The David Bradley has a 8 hp Wisconsin-Robbins and the Gravely has a 10 hp Kohler...both still run as good as new.

These things have so much torque they will pull up small stumps and tow a small trailer...he bought turning plows,cultivators,disc harrows,rock rakes,and just about every attachment under the sun.

Might find an old one for peanuts...or maybe not...these old antiques are built like tanks and tend to last about a hundred years.

When I was a kid ( about 100 lbs )I could ride the attachments and steer the things all day.Almost fun if you like gardening.

Here's a photo...not 100% original like my dad's but it will do.




http://goldismoney.info/forums/attac...1&d=1170913078


Just another cheap alternative...something to consider.

:bear_grin: :bear_grin: :bear_grin:

REV127 02-08-2007 01:02 AM

Re: Need advice on Rototillers
 
Quote:

Originally Posted by gasilat (Post 502688)
Okay...mine is just another worthless opinion on the internet but here goes.

Not everybody can afford a 2 thousand dollar rototiller. If all a person can afford is a 300 dollar Sears tiller on sale you're better off with that in hand then waiting forever. When personal financial conditions change you can step up in grade.

Keep in historical perspective these great labor saving power tools have only been around for a century or so.

From my post card collection...circa 1910 or so...

Very interesting. I once saw a bulldog competition, real bulldogs not those halfbreed pug mixes the English call a bulldog. One of the events was a tractor pull, the dogs could pull 1700lbs loads, very impressive.

WAoG 02-08-2007 01:39 AM

Re: Need advice on Rototillers
 
If the ground is very rocky. Hire someone for the first time with a tractor. Or rent.

Save your new tiller till most the rocks are gone. imho

JCarvingblock 02-08-2007 10:18 AM

Re: Need advice on Rototillers
 
Simpleton posts: "Tillers have some great uses. However, I've found that for the money you can probably get a Ford 8N tractor that can plow, disk, till, shovel and pull. The money for a tiller would be better spend first delivering horse manure, then on greenhouse, wells, pumps, trees or chickens, ..."
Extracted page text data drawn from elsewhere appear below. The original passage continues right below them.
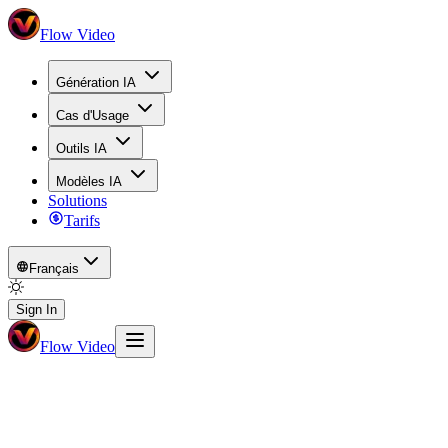
Flow Video
Génération IA
Cas d'Usage
Outils IA
Modèles IA
Solutions
Tarifs
Français
Sign In
Flow Video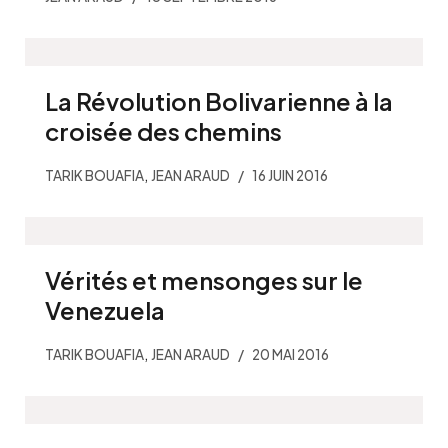
La Révolution Bolivarienne à la
croisée des chemins
,
TARIK BOUAFIA
JEAN ARAUD
16 JUIN 2016
Vérités et mensonges sur le
Venezuela
,
TARIK BOUAFIA
JEAN ARAUD
20 MAI 2016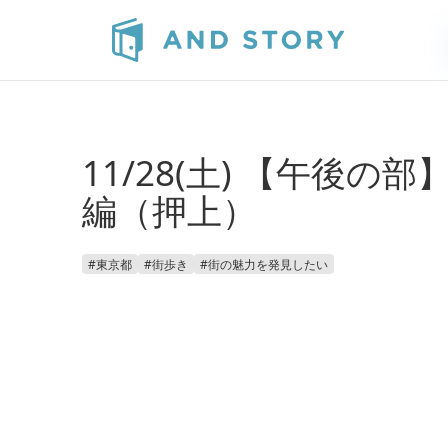
11/28(土) 【午
編（押上）
#
東京都
#
街歩き
#
街の魅力を発見したい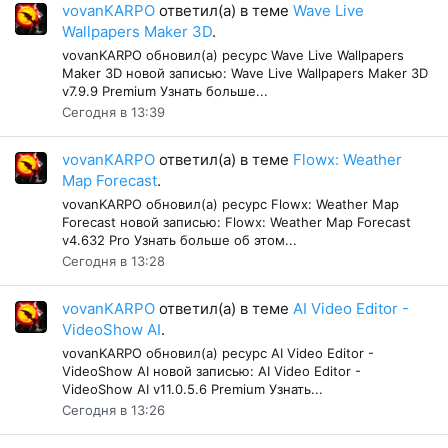
vovanKARPO
ответил(а) в теме
Wave Live
Wallpapers Maker 3D
.
vovanKARPO обновил(а) ресурс Wave Live Wallpapers
Maker 3D новой записью: Wave Live Wallpapers Maker 3D
v7.9.9 Premium Узнать больше...
Сегодня в 13:39
vovanKARPO
ответил(а) в теме
Flowx: Weather
Map Forecast
.
vovanKARPO обновил(а) ресурс Flowx: Weather Map
Forecast новой записью: Flowx: Weather Map Forecast
v4.632 Pro Узнать больше об этом...
Сегодня в 13:28
vovanKARPO
ответил(а) в теме
AI Video Editor -
VideoShow AI
.
vovanKARPO обновил(а) ресурс AI Video Editor -
VideoShow AI новой записью: AI Video Editor -
VideoShow AI v11.0.5.6 Premium Узнать...
Сегодня в 13:26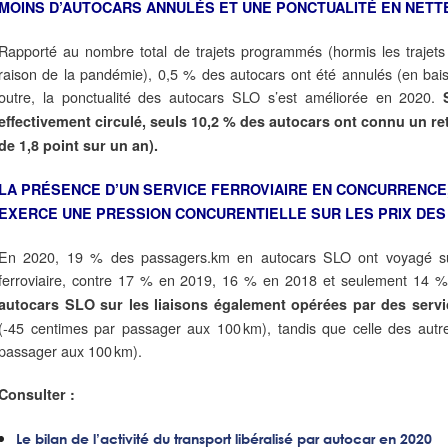
MOINS D’AUTOCARS ANNULÉS ET UNE PONCTUALITÉ EN NETT
Rapporté au nombre total de trajets programmés (hormis les trajet
raison de la pandémie), 0,5 % des autocars ont été annulés (en bais
outre, la ponctualité des autocars SLO s’est améliorée en 2020.
effectivement circulé, seuls 10,2 % des autocars ont connu un r
de 1,8 point sur un an).
LA PRÉSENCE D’UN SERVICE FERROVIAIRE EN CONCURRENCE
EXERCE UNE PRESSION CONCURENTIELLE SUR LES PRIX DES
En 2020, 19 % des passagers.km en autocars SLO ont voyagé sur 
ferroviaire, contre 17 % en 2019, 16 % en 2018 et seulement 14 
autocars SLO sur les liaisons également opérées par des serv
(‑45 centimes par passager aux 100 km), tandis que celle des autr
passager aux 100 km).
Consulter :
Le bilan de l’activité du transport libéralisé par autocar en 2020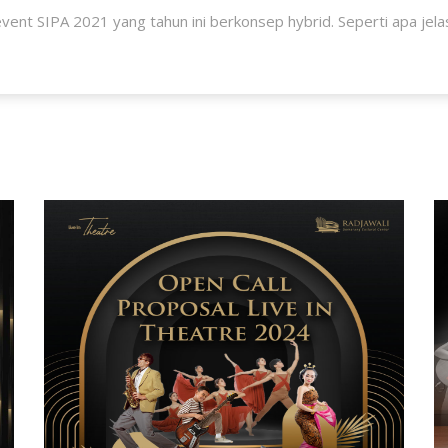
nt SIPA 2021 yang tahun ini berkonsep hybrid. Seperti apa jelasny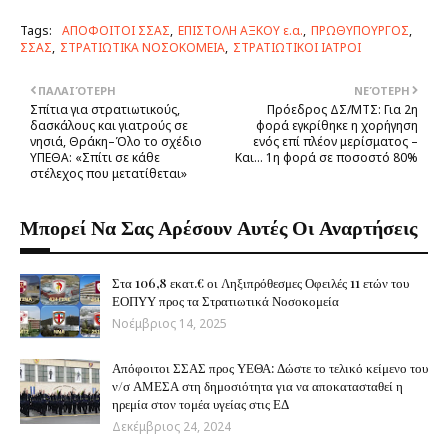
Tags:
ΑΠΟΦΟΙΤΟΙ ΣΣΑΣ
ΕΠΙΣΤΟΛΗ ΑΞΚΟΥ ε.α.
ΠΡΩΘΥΠΟΥΡΓΟΣ
ΣΣΑΣ
ΣΤΡΑΤΙΩΤΙΚΑ ΝΟΣΟΚΟΜΕΙΑ
ΣΤΡΑΤΙΩΤΙΚΟΙ ΙΑΤΡΟΙ
ΠΑΛΑΙΌΤΕΡΗ
ΝΕΌΤΕΡΗ
Σπίτια για στρατιωτικούς,
Πρόεδρος ΔΣ/ΜΤΣ: Για 2η
δασκάλους και γιατρούς σε
φορά εγκρίθηκε η χορήγηση
νησιά, Θράκη–Όλο το σχέδιο
ενός επί πλέον μερίσματος –
ΥΠΕΘΑ: «Σπίτι σε κάθε
Και... 1η φορά σε ποσοστό 80%
στέλεχος που μετατίθεται»
Μπορεί Να Σας Αρέσουν Αυτές Οι Αναρτήσεις
Στα 106,8 εκατ.€ οι Ληξιπρόθεσμες Οφειλές 11 ετών του
ΕΟΠΥΥ προς τα Στρατιωτικά Νοσοκομεία
Νοέμβριος 14, 2025
Απόφοιτοι ΣΣΑΣ προς ΥΕΘΑ: Δώστε το τελικό κείμενο του
ν/σ ΑΜΕΣΑ στη δημοσιότητα για να αποκατασταθεί η
ηρεμία στον τομέα υγείας στις ΕΔ
Δεκέμβριος 24, 2024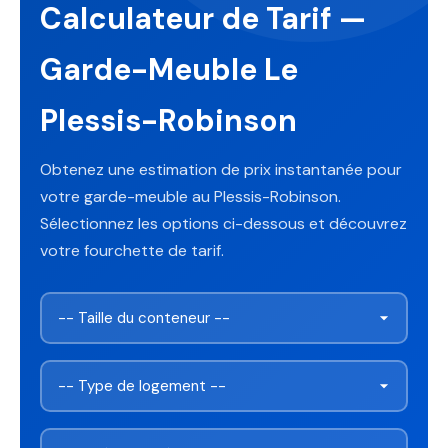
Calculateur de Tarif —
Garde-Meuble Le
Plessis-Robinson
Obtenez une estimation de prix instantanée pour
votre garde-meuble au Plessis-Robinson.
Sélectionnez les options ci-dessous et découvrez
votre fourchette de tarif.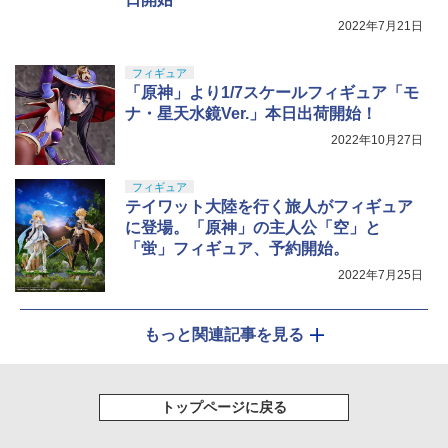
2022年7月21日
フィギュア
「原神」より1/7スケールフィギュア「モ
ナ・星天水鏡Ver.」本日出荷開始！
2022年10月27日
フィギュア
テイワット大陸を行く旅人がフィギュア
に登場。「原神」の主人公「空」と
「蛍」フィギュア、予約開始。
2022年7月25日
もっと関連記事を見る
トップページに戻る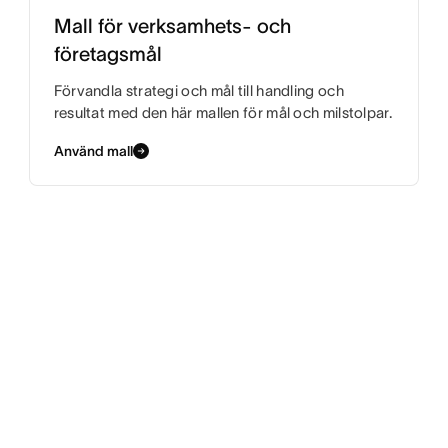
Mall för verksamhets- och
företagsmål
Förvandla strategi och mål till handling och
resultat med den här mallen för mål och milstolpar.
Använd mall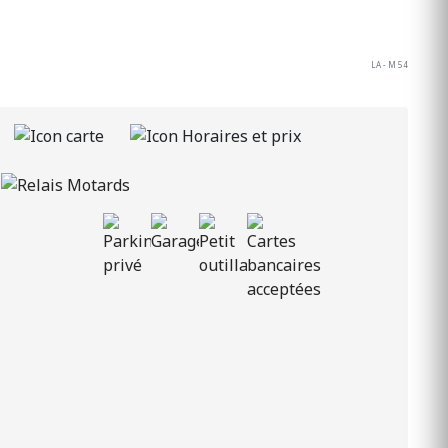
LA - M 54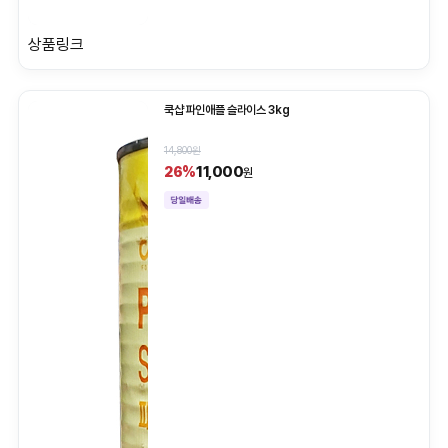
상품링크
쿡샵 파인애플 슬라이스 3kg
14,800원
11,000
26%
원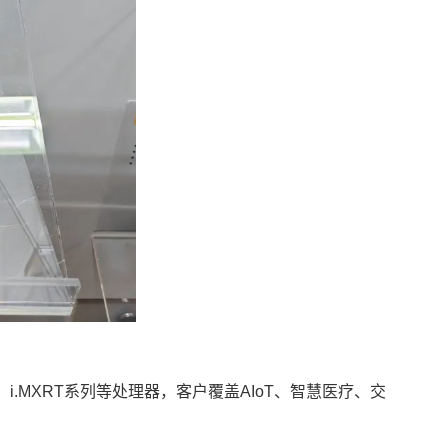
i.MXRT系列等处理器，客户覆盖AIoT、智慧
医疗
、交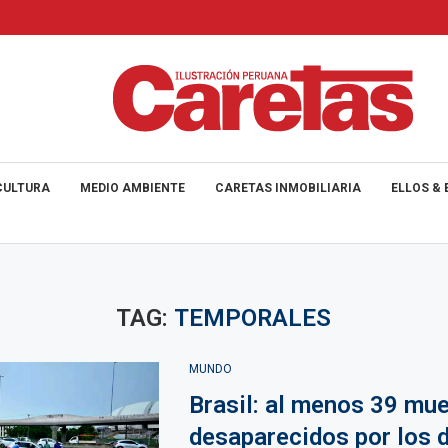
CULTURA
MEDIO AMBIENTE
CARETAS INMOBILIARIA
ELLOS & 
TAG:
TEMPORALES
MUNDO
Brasil: al menos 39 mue
desaparecidos por los 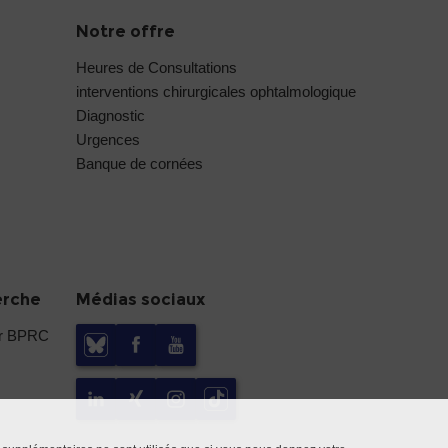
Notre offre
Heures de Consultations
interventions chirurgicales ophtalmologique
Diagnostic
Urgences
Banque de cornées
erche
Médias sociaux
er BPRC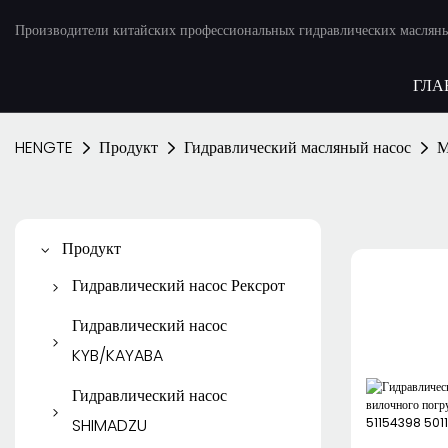
Производители китайских профессиональных гидравлических масляны
ГЛА
HENGTE
Продукт
Гидравлический масляный насос
М
Продукт
Гидравлический насос Рексрот
Поршневой насос Рексрот
Гидравлический насос
KYB/KAYABA
Рексрот лопастной насос
Шестеренчатый насос
Гидравлический насос
Шестеренчатый насос
KYB/KAYABA
SHIMADZU
Рексрот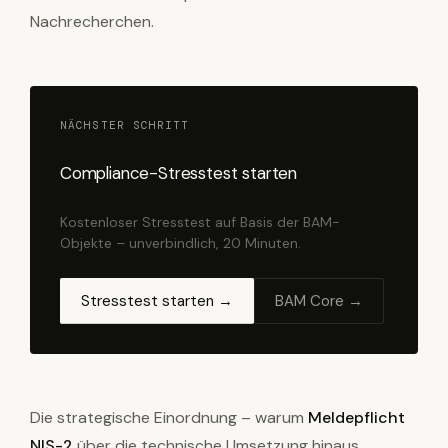
Nachrecherchen.
NÄCHSTER SCHRITT
Compliance-Stresstest starten
Kostenloser Stresstest auf Basis der BAM-
Objekte – unverbindlich, 20 Minuten.
Stresstest starten →
BAM Core →
Die strategische Einordnung – warum
Meldepflicht
NIS-2
über die technische Umsetzung hinaus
My area - west Montana - soil thin and lots of shale rock -
I picked up an old beater John Deere 1020 with live power takeoff and live hydraulics with a front end loader at a farm auction. Also bought a rear box scraper and a two bottom plow. Total price ~$2,000

Owned it two years in which time I moved probably near 200 yards of material. Dug a fishpond in my garden area and brought in topsoil that I scoured from between trees from all around. What was a thin topsoil ended up nearly two feet deep in my garden. Built a couple of driveway access paths around the buildings.

Sold the old beater with all of the attachments for about what I had in it and now do my garden work with a cheap rototiller. Once you break up the native soil with all the shale rock and brush roots and get it broke up and softened down to about a foot deep, working it then gets easy. -tilth - yes!